# Forgotten WEP Key, can't access Belkin router



## ArsenalFc (Jul 25, 2006)

I have a Belkin Modem/Router 802.11g which until recently was being used without any form of protection. I went into the router's desktop at 192.168.2.1 and selected the WEP key protection form, using the passphrase bonneville.

Now when I try to connect, it reports that I'm connected with excellent signal yet I can not access my router anymore. I admit I forgot to write down the WEP, thinking that entering bonneville would do the job also, and having noticed the error reporting WEP hexidecimal keys to be 5 or 13 characters I can not remember if I had this issue when setting up the passphrase and changed it to bonneville123 or bonneville111 or anything like that. 

Using bonneville123 will show the network status as "connected" yet there is no internet connection coming through anymore and as I say I cannot access the router.

Is there a way to reset all the settings back to default so that no security existson there, and I can re-setup the WEP key and my internet details.

Sorry for the sketchy explanation but I'm really not sure how to word a description on this one. 
Thanks in advance


----------



## Susan528 (Nov 19, 2006)

I have a Linksys router.
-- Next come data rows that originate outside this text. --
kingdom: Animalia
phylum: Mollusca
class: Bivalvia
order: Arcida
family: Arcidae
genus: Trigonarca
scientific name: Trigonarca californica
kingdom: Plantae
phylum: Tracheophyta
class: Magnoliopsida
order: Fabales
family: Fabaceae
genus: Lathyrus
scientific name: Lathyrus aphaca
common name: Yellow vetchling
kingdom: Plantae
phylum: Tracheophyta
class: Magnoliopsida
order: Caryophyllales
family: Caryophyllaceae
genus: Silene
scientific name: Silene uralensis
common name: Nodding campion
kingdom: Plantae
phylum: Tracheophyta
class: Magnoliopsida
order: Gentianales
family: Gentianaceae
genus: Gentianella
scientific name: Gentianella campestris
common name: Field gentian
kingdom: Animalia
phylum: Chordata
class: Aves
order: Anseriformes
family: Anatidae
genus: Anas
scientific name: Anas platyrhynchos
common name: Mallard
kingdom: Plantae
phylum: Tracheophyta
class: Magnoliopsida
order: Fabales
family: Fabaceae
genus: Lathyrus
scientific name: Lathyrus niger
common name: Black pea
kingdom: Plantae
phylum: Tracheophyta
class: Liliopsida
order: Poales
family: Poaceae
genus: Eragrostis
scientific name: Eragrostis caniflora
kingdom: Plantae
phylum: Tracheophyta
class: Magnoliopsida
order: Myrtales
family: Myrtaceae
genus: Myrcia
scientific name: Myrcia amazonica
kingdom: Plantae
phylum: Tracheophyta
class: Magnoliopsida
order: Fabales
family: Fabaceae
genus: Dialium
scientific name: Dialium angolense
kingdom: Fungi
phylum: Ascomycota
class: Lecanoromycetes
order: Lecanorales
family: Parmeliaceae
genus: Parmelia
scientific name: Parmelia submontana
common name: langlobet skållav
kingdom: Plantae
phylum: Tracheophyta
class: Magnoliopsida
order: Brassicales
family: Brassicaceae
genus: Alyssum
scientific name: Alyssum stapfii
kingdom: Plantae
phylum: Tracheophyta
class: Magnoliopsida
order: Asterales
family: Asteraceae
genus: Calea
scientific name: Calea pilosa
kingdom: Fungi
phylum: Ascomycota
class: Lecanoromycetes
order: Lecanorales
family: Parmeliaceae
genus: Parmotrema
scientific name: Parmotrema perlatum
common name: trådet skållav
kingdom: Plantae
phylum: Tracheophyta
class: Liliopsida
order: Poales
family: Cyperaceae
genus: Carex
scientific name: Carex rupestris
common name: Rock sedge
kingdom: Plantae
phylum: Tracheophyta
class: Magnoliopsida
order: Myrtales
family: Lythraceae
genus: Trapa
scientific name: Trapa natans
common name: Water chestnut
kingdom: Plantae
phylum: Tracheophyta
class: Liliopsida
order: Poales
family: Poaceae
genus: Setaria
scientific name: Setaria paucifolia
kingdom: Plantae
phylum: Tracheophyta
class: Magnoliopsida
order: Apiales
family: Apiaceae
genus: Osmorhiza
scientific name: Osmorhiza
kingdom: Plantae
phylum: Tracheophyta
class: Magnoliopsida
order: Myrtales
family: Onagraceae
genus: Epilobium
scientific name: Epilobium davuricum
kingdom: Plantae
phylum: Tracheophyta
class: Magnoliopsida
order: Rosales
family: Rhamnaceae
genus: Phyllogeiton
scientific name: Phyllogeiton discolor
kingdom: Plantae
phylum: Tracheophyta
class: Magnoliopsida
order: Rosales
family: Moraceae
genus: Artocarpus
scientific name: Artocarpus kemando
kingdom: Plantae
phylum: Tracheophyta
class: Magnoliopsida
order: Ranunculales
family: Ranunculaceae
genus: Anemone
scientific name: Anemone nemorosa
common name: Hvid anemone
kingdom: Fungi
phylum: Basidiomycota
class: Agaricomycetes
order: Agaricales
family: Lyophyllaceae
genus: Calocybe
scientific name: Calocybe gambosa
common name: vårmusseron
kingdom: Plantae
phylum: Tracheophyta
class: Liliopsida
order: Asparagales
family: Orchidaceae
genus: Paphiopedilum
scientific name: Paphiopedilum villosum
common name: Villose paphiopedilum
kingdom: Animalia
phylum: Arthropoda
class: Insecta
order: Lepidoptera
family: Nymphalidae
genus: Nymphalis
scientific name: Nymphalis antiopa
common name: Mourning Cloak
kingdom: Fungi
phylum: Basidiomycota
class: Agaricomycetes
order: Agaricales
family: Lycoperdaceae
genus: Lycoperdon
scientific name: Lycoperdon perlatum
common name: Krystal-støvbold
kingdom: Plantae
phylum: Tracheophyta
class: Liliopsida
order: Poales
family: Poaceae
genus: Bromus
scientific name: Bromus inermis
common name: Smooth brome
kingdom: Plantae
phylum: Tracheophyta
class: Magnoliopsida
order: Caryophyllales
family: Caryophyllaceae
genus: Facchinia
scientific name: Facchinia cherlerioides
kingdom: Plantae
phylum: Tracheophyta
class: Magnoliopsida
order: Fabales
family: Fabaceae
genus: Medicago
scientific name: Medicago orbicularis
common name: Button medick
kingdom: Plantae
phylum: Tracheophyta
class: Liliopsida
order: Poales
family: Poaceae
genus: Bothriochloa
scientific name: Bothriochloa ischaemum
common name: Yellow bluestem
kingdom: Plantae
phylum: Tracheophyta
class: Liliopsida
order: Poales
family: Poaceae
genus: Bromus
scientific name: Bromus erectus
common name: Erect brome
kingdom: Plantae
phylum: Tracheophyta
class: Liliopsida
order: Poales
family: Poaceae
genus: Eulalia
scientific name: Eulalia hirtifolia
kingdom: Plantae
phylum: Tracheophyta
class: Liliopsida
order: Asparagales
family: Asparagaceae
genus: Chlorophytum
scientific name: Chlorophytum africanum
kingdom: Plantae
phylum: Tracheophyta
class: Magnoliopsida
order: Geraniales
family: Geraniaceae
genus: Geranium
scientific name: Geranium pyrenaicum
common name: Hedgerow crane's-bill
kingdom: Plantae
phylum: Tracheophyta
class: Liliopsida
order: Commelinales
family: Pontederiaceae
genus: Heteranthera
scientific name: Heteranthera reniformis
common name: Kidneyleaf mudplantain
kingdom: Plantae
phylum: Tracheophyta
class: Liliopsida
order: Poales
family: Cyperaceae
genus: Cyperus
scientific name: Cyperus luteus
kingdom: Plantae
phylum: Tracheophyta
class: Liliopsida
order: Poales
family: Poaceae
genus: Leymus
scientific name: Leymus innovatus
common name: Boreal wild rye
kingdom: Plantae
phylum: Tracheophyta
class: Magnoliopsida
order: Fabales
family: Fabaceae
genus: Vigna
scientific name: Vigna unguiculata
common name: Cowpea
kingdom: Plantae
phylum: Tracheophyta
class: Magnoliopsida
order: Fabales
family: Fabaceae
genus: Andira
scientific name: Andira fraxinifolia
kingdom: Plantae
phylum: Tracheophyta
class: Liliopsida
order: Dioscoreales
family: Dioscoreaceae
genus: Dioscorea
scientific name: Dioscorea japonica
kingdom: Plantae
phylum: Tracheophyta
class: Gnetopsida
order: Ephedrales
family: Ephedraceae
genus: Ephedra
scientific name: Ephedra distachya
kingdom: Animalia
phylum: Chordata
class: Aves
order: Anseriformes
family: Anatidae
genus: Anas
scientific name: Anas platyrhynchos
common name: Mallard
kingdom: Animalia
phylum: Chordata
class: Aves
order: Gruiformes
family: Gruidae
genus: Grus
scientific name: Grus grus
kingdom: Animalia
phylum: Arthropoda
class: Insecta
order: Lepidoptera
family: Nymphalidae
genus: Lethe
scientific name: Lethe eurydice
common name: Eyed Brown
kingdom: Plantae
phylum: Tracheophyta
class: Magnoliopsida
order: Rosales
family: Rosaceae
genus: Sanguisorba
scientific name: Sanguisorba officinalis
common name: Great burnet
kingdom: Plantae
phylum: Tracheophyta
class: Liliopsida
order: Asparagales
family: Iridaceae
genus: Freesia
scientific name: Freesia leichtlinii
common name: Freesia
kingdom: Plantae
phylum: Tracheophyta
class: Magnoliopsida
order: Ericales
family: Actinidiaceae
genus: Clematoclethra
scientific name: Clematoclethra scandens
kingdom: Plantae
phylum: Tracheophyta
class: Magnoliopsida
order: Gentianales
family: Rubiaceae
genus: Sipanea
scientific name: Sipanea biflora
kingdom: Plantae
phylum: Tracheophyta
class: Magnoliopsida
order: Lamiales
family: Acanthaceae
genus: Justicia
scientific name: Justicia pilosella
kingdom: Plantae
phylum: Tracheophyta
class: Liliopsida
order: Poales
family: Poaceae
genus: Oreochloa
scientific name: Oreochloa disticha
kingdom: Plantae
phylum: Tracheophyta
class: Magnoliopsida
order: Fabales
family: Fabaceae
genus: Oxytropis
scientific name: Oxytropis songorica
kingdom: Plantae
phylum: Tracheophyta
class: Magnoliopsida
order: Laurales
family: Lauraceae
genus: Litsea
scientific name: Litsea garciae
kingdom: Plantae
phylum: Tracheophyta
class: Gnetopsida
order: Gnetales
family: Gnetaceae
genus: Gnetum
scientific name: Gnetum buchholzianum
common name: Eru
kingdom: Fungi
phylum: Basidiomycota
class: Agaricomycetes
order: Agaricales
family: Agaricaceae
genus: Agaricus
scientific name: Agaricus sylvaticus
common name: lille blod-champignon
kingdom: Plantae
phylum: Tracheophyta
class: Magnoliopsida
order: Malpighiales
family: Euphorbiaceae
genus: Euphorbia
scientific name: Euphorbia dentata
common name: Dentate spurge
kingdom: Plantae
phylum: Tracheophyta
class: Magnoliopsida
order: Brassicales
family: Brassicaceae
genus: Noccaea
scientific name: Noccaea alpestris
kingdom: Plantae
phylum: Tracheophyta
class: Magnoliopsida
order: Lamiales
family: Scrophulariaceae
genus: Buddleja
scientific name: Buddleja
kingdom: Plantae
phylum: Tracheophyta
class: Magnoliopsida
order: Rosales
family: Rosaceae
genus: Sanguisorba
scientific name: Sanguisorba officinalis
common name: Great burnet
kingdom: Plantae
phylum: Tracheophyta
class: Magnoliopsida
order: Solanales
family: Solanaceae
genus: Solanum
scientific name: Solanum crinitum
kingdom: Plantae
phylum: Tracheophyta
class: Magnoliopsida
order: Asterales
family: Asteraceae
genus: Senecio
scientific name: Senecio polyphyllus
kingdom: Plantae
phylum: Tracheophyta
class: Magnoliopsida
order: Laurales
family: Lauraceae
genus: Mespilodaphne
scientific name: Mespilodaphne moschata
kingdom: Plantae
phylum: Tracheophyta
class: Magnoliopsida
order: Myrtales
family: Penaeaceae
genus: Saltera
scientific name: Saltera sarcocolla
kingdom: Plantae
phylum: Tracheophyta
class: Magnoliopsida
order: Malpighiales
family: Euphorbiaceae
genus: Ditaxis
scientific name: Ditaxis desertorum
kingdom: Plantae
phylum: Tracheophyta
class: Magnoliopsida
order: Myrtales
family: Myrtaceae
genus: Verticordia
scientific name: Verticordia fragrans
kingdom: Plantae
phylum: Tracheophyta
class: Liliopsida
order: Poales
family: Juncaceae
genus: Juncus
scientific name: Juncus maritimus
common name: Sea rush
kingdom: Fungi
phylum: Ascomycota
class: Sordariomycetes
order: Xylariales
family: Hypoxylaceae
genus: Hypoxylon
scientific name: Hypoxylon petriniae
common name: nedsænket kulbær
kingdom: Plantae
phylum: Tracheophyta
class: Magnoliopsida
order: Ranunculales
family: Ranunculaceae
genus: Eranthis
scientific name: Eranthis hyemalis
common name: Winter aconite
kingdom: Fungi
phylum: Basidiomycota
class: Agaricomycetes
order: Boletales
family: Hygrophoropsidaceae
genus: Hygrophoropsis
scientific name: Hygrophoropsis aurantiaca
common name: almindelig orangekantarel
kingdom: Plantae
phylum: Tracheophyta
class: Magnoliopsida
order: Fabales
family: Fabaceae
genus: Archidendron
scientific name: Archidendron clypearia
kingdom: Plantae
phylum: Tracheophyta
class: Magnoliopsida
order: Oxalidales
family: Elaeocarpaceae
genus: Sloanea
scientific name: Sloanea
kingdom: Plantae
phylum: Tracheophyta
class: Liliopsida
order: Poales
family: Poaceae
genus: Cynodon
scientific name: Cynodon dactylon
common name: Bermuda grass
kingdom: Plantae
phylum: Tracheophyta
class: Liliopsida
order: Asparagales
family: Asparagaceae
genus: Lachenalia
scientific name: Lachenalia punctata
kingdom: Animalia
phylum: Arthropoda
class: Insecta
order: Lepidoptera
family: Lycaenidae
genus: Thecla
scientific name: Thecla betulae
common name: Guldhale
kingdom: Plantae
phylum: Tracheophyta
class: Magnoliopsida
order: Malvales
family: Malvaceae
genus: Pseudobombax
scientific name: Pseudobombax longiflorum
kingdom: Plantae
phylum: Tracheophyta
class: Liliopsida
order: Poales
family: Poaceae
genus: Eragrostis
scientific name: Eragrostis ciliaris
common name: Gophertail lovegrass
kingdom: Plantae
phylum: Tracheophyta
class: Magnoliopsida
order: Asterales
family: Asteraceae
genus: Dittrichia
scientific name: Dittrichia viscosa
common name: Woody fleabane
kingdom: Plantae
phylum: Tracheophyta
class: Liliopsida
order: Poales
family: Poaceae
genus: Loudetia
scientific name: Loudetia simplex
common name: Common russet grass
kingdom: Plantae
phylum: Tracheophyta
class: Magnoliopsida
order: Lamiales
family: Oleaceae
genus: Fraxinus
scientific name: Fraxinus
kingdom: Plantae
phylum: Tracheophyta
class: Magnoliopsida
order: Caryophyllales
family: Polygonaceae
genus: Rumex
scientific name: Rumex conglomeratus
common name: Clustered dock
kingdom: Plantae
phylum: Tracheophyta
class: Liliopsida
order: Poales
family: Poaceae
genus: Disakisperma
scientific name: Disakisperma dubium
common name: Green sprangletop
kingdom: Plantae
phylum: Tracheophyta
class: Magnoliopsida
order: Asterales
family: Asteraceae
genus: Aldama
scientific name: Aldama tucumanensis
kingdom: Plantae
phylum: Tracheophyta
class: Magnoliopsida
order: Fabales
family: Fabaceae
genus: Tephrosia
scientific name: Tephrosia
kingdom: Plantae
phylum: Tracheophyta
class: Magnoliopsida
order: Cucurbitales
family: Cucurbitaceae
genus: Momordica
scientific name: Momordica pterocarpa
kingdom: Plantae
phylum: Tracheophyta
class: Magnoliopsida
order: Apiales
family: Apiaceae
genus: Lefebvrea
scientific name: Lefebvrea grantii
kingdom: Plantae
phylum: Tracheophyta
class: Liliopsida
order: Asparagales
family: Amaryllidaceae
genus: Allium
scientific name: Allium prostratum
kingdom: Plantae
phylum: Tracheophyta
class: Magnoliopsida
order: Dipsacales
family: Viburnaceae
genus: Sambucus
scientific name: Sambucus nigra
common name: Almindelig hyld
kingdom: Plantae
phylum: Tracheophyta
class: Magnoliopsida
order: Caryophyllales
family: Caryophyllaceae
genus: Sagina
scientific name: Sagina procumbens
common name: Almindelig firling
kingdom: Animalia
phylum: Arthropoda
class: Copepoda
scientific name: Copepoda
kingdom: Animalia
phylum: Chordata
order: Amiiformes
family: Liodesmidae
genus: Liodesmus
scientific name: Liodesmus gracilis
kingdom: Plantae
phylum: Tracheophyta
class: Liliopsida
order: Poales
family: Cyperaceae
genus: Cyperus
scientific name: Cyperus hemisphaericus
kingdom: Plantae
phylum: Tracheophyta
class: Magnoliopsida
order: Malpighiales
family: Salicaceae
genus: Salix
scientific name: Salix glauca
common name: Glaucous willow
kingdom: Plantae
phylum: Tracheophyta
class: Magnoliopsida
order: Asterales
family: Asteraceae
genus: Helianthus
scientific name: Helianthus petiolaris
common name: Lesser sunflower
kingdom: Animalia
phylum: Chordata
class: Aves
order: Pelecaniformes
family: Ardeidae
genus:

I forgot the WEP but remembered the paraphrase. 
But that did not help me. I ended up calling Linksys support (which was free) and I had to go through the steps to set up the router like it was new. Can you call Belkin technical support?


----------



## jnoosh (Jan 14, 2007)

on the router its self there is a litle button - factory reset, hit it.
You'l have to set it up again. But its easier than calling up some guy in a cal center. :grin:


----------



## ArsenalFc (Jul 25, 2006)

Do you mean the small one you need a straithened out paperclip to push set in the back just to the left of the DSL Line port? I think I've tried that but will give it a go now, it just says reset, not factory reset

Also, on fiddling I've found it reports a connection when ANY 13 characters are entered as the WEP


----------



## jnoosh (Jan 14, 2007)

*hmmmmmm*

yea, hold the reset in for like 10 seconds.
And have a lok on the web for a passphrase converter or something?
I forgot my wep code on my netgear router, but i knew my passphrase , i gogled it and i got on a site that turns passphrases into wep codes?
-Josh- :wave:


----------



## johnwill (Sep 26, 2002)

Note that I recommend you ALWAYS use hex keys for WEP. Different brands of WiFi equipment tend to generate different hex keys with the same passcode. The hex keys are always the same.


----------